Text provided —
>>
Because the security underpinning blockchain is either "spend a bunch of expensive electricity and get extra tokens" (proof of work) or "lock up some tokens for a chance to get more" (proof of stake)
These tokens have to be worth something in order for the security to functionally exist. You can't separate the monetary side from the security, because the monetary side incentives the security. And security is the only thing blockchain adds.
I don't completely agree with that. Yes the network must be secured that way, and the native token must be worth real money, but that's not something applications built on top necessarily need to worry about or interface with. You can build applications that do not use the native token (outside of transaction fees) and that doesn't affect the app's security.
I do not want my health record to be both public and immutable.
Not wanting it to be public should be obvious. Immutable though, what if I need to change my name/gender to match reality?
It's not enough to just update the value, because the old value still exists on the blockchain. That's just another method to find my deadname and use it for harassment.
So I am not an expert in blockchain or web3, I've only completed a few courses implementing a blockchain in golang and I work in the digital health industry.
<<
(Collected data)
>>
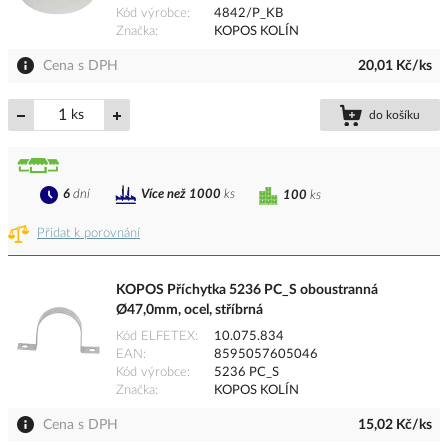
Kód výrobce
4842/P_KB
Značka
KOPOS KOLÍN
Cena s DPH
20,01 Kč/ks
ks
do košíku
6
dní
Více než 1000
ks
100
ks
Přidat k porovnání
KOPOS Příchytka 5236 PC_S oboustranná
Ø47,0mm, ocel, stříbrná
Kód ELFETEX
10.075.834
EAN
8595057605046
Kód výrobce
5236 PC_S
Značka
KOPOS KOLÍN
Cena s DPH
15,02 Kč/ks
<<
Task objective —
Transcribe the blockchain discussion between "I don't completely" and "it for harassment.", inclusive. These entries were taken from a separate source.

Task response —
I don't completely agree with that. Yes the network must be secured that way, and the native token must be worth real money, but that's not something applications built on top necessarily need to worry about or interface with. You can build applications that do not use the native token (outside of transaction fees) and that doesn't affect the app's security.
I do not want my health record to be both public and immutable.
Not wanting it to be public should be obvious. Immutable though, what if I need to change my name/gender to match reality?
It's not enough to just update the value, because the old value still exists on the blockchain. That's just another method to find my deadname and use it for harassment.